A special federal government team has left Nigeria for Libya on a fact finding mission in the wake slave trading in Nigerians amidst possible mass evacuation of Nigerians trapped in Libya.
The team left Abuja for Tripoli aboard a Nigeria Air force Flight N5FGS at 9.20am Wednesday morning.
The team, led by foreign affairs minister Geoffrey Onyeama, includes director-general of National Agency for the Prohibition of Trafficking in Persons (NAPTIP), Julie Okah-Donli, and the Senior Special Assistant to the President of Diaspora Matters, Abike Dabiri Erewa.
They will meet with Libyan authorities, and Nigerian officials and citizens resident in Libya, as well as international organisations working on migration issues in Libya.
The visit comes after reports Nigerian migrant living in slave-like conditions and being auctioned for slave labour in Libya, revealed in a CNN report.
President Muhammadu Buhari has ordered Nigerians in Libya be evacuated.

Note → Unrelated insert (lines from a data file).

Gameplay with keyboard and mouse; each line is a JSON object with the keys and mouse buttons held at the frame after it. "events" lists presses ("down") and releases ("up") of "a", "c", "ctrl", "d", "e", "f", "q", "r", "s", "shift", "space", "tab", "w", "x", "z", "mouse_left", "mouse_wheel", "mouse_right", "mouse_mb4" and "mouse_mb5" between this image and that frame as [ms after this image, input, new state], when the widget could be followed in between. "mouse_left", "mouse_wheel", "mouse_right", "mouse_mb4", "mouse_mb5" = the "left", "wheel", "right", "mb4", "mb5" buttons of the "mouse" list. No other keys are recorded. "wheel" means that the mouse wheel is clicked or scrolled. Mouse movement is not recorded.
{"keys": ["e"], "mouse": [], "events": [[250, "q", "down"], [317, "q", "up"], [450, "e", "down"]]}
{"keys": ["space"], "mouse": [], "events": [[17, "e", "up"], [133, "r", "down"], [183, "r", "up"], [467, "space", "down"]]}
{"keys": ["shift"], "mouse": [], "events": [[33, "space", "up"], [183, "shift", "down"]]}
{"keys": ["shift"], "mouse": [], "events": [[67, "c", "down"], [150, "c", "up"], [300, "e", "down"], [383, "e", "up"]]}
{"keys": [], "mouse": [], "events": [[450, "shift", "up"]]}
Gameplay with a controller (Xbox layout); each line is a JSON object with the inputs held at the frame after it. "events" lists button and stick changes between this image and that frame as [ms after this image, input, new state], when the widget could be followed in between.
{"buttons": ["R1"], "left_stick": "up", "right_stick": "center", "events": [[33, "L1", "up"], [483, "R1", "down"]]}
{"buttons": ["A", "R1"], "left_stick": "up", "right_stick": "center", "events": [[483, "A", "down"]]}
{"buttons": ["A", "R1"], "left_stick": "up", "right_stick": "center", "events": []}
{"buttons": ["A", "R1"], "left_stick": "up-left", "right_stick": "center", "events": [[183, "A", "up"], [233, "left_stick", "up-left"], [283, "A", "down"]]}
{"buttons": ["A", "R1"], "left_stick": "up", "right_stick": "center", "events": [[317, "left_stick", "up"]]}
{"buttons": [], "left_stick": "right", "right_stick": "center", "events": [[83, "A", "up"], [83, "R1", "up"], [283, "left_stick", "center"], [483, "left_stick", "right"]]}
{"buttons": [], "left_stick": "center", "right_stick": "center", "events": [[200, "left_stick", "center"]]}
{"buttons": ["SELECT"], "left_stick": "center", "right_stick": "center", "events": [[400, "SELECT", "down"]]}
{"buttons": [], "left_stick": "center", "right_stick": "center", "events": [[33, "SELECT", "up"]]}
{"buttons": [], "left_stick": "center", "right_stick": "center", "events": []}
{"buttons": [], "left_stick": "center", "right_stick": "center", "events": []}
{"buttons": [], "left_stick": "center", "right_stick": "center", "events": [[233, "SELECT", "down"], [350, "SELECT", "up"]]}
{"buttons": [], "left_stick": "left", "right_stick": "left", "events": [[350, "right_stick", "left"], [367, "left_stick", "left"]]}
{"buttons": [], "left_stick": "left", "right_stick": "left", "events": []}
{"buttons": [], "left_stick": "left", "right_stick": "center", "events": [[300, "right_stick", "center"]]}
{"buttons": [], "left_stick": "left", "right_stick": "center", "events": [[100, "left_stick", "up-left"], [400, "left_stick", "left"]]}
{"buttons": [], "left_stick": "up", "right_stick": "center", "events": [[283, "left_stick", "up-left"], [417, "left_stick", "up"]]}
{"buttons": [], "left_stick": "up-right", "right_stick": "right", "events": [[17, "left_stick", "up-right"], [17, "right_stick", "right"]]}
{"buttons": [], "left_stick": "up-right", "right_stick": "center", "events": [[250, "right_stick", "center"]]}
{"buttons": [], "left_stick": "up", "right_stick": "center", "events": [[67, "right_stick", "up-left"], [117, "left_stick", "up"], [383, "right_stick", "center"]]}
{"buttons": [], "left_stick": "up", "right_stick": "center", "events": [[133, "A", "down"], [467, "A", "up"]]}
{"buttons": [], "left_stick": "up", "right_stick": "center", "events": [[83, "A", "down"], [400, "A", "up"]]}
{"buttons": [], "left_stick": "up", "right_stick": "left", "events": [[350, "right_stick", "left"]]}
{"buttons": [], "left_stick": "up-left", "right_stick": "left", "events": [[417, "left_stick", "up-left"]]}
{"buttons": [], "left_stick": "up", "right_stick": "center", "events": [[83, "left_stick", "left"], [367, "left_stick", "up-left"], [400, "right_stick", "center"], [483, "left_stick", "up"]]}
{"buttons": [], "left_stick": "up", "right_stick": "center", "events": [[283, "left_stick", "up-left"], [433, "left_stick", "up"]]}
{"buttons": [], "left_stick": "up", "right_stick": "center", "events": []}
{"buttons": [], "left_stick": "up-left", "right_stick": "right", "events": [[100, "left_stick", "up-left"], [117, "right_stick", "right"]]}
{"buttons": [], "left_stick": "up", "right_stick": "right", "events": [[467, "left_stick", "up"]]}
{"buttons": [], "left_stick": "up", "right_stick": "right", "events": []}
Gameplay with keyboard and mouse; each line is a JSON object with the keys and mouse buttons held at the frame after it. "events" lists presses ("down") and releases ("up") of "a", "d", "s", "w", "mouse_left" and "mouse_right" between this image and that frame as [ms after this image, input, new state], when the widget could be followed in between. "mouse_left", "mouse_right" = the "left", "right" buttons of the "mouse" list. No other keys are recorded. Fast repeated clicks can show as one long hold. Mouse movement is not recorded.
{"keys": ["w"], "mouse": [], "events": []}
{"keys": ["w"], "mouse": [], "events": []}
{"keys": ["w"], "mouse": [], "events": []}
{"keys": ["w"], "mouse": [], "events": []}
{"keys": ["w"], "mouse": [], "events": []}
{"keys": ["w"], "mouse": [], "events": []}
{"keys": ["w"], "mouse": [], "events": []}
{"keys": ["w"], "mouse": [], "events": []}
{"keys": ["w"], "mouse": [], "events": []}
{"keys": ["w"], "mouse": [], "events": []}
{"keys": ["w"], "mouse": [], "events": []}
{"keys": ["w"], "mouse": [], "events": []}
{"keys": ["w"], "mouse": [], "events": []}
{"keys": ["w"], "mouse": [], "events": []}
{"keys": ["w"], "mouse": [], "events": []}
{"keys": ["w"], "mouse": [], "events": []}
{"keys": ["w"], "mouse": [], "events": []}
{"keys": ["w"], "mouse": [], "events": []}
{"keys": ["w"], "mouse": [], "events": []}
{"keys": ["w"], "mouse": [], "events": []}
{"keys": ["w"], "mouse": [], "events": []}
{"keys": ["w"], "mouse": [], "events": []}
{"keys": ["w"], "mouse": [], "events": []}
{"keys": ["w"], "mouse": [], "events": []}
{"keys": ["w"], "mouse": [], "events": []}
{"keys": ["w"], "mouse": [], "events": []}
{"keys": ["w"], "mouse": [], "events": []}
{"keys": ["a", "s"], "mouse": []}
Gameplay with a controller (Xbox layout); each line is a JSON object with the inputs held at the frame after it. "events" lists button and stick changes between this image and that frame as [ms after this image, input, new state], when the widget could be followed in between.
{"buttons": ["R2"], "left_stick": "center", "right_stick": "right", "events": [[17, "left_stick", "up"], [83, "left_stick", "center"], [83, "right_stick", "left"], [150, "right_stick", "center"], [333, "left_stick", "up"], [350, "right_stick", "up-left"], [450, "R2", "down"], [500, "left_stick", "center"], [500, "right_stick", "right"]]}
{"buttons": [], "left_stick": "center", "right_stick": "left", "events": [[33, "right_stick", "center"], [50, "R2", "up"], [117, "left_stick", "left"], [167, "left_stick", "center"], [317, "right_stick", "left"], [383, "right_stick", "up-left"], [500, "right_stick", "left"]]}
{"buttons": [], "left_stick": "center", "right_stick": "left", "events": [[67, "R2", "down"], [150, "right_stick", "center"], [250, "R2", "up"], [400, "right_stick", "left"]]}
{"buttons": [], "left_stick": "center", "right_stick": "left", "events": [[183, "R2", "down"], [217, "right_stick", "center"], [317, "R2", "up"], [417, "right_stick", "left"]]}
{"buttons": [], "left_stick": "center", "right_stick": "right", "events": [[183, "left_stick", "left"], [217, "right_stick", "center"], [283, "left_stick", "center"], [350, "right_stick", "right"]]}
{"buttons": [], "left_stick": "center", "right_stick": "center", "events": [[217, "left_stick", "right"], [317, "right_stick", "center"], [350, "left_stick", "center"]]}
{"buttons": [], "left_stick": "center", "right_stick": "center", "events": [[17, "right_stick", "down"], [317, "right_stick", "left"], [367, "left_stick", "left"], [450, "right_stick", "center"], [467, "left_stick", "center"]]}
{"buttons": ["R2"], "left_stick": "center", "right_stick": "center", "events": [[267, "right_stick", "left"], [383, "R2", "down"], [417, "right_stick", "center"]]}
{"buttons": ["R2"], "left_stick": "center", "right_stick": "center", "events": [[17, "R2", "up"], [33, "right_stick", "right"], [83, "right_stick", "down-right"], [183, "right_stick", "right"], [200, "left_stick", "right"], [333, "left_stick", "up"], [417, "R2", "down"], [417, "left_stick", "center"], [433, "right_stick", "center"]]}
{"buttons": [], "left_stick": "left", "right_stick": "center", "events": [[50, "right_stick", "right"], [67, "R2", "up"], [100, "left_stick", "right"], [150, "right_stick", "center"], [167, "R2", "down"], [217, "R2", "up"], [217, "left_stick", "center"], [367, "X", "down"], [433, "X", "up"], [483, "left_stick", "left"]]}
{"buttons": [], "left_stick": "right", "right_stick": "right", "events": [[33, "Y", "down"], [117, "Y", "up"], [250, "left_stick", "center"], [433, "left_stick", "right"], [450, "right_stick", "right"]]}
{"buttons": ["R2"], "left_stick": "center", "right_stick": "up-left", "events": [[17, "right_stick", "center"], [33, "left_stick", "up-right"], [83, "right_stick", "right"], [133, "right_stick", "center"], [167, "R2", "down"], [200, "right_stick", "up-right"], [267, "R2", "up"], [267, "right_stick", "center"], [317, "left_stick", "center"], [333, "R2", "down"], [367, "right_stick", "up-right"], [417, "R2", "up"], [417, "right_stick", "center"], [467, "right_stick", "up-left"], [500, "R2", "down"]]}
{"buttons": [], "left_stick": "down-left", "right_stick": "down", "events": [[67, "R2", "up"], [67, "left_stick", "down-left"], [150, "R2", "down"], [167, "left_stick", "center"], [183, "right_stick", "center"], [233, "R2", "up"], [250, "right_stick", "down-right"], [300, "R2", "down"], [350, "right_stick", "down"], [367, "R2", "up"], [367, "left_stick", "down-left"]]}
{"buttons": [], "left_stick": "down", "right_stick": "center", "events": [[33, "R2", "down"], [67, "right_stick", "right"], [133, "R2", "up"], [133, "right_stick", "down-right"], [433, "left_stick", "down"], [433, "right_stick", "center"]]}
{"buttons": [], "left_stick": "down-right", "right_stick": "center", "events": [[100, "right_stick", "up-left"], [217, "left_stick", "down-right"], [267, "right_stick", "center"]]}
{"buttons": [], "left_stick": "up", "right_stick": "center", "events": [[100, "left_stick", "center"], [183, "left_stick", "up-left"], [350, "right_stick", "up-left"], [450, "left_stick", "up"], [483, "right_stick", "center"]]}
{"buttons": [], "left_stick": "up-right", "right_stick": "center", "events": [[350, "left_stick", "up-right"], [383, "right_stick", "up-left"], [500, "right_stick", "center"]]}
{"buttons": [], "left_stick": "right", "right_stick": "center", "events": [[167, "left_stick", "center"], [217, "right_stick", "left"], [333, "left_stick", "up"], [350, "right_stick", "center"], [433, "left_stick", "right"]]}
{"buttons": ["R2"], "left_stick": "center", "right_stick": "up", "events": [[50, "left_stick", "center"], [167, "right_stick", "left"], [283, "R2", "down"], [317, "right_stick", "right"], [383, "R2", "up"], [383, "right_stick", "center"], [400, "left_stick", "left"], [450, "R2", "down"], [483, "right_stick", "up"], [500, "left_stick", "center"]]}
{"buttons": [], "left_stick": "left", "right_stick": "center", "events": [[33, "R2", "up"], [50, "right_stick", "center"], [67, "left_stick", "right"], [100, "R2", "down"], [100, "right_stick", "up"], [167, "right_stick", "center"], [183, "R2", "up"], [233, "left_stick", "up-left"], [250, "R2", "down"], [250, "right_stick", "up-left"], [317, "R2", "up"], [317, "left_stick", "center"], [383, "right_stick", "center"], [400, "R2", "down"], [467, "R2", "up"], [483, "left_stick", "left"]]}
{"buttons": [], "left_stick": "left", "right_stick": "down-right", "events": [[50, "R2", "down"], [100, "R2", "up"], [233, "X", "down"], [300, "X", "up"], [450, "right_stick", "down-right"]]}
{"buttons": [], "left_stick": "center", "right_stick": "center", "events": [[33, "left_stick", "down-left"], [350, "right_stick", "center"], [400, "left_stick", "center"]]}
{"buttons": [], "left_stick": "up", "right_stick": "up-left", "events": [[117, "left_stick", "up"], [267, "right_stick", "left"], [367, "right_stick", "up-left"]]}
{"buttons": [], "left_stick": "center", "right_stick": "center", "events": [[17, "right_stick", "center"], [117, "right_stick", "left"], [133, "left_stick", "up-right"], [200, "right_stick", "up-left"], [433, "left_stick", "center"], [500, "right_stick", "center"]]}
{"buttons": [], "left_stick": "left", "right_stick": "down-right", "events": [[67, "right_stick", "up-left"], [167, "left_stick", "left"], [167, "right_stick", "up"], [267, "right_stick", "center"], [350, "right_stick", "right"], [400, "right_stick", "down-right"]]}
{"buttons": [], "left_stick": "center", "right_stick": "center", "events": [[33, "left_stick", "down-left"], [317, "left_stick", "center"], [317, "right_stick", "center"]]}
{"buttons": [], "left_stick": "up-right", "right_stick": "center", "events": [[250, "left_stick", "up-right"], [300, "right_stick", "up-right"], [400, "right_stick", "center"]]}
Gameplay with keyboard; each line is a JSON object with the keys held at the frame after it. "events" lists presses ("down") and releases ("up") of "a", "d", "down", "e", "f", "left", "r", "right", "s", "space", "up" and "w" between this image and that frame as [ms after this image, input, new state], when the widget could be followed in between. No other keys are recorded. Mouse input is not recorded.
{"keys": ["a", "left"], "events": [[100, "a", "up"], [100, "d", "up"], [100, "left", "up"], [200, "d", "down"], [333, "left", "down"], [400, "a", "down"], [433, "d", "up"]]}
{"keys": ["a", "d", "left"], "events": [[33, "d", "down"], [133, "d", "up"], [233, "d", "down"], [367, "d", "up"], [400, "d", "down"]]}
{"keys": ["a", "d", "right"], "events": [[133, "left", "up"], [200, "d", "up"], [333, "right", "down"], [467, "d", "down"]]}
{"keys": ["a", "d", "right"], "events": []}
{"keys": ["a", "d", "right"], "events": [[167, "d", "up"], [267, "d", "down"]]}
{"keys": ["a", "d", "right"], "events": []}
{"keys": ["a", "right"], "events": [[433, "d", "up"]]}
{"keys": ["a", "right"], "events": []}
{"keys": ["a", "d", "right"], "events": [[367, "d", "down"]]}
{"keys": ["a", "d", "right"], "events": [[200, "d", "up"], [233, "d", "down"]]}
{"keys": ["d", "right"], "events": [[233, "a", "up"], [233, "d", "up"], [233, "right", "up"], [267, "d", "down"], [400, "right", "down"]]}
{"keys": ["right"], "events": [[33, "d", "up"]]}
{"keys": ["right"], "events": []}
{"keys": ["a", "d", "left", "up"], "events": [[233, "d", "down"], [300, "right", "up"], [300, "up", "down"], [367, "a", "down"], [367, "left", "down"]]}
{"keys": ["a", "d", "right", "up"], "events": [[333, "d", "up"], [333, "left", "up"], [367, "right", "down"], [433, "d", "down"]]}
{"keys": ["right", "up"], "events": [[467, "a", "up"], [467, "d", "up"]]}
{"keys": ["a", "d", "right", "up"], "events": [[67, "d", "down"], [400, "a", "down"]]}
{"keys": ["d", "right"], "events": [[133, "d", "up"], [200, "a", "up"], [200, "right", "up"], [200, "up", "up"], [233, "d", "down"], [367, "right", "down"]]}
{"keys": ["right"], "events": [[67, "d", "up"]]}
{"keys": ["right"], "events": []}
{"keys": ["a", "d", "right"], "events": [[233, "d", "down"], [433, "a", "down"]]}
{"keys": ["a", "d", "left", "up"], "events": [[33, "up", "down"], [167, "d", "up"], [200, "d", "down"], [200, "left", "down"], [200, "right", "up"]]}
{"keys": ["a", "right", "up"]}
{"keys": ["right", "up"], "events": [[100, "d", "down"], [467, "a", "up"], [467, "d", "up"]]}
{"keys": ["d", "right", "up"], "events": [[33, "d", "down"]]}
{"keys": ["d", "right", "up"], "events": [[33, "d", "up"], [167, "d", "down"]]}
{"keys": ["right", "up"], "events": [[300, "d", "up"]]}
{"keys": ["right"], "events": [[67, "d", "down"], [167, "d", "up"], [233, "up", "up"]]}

Many are suspected to have been victims of human trafficking, and will require proper re-integration into society, said NAPTIP.
“Our counsellors are fully ready to receive the returnees and give them the needed psychosocial assistance for proper reintegration into the society,” said NAPTIP’s Okah-Donli.
“We will also help them with all the necessary tools to sustain themselves including vocational training and education assistance. This will be done with assistance from government, corporate bodies and the international organisations.
“This is not the time for anybody to stand aloof and watch the Federal Government alone do it. All hands must be on deck now, because doing nothing will affect all of us.”